From the data below, copy exactly the lines that lie between the one holding "ДЕВУШКИ Бег 100 м, 13.3: 55 -> 57" and the one holding "ЮНОШИ Прыжки в длину, 13.6: 36 -> 34", including both, and nothing more.

Data to process
++++
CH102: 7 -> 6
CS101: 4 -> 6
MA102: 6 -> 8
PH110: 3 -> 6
++++
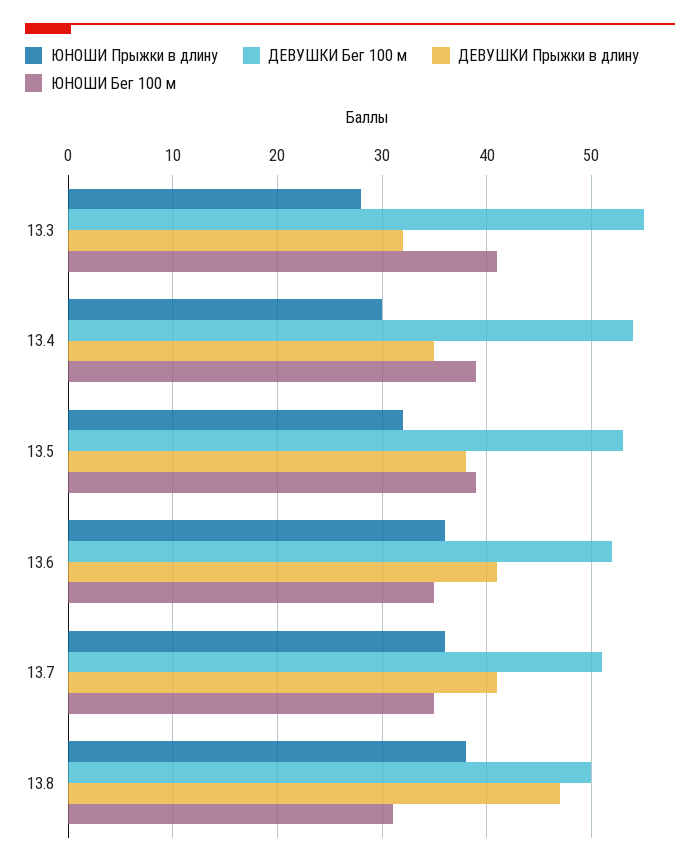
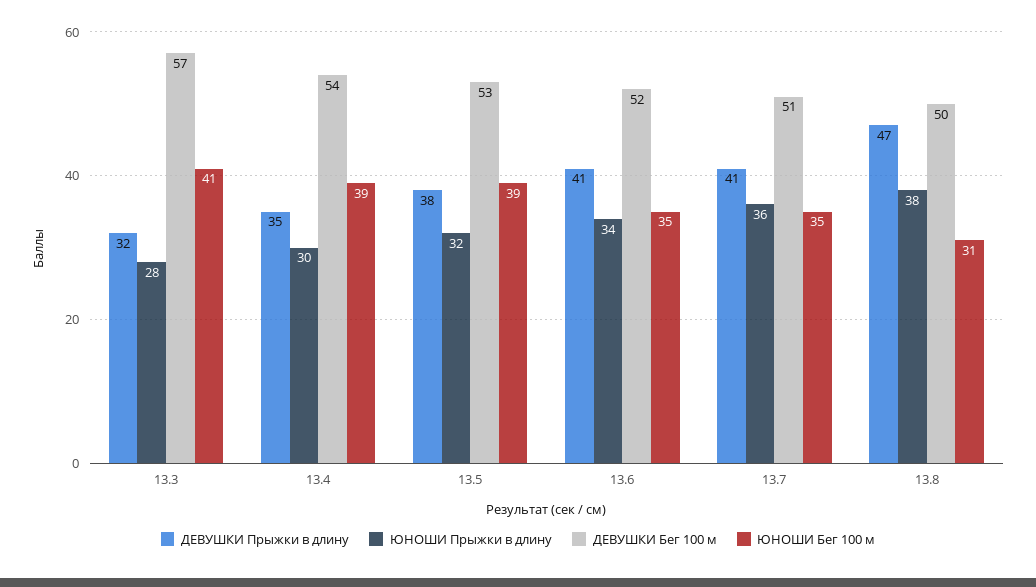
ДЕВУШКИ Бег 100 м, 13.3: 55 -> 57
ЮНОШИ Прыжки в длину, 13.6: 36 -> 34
++++
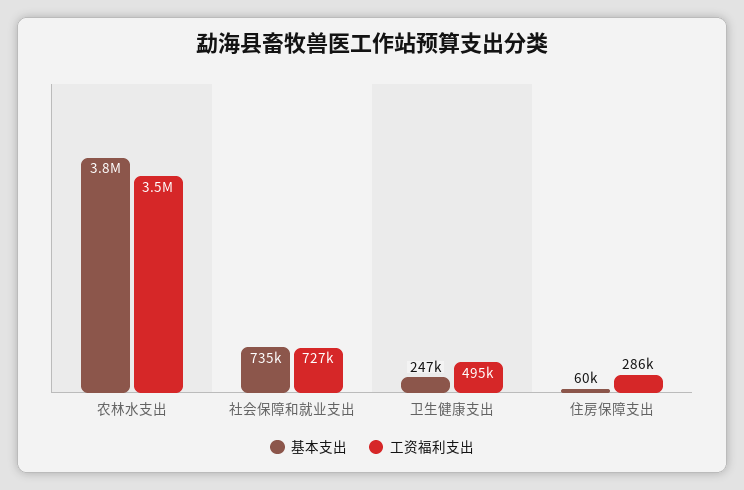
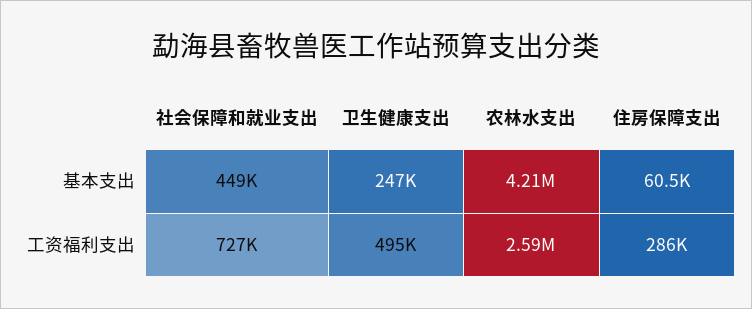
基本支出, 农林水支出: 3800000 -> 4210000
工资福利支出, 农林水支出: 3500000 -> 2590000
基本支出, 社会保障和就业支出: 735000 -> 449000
++++
Task result
ДЕВУШКИ Бег 100 м, 13.3: 55 -> 57
ЮНОШИ Прыжки в длину, 13.6: 36 -> 34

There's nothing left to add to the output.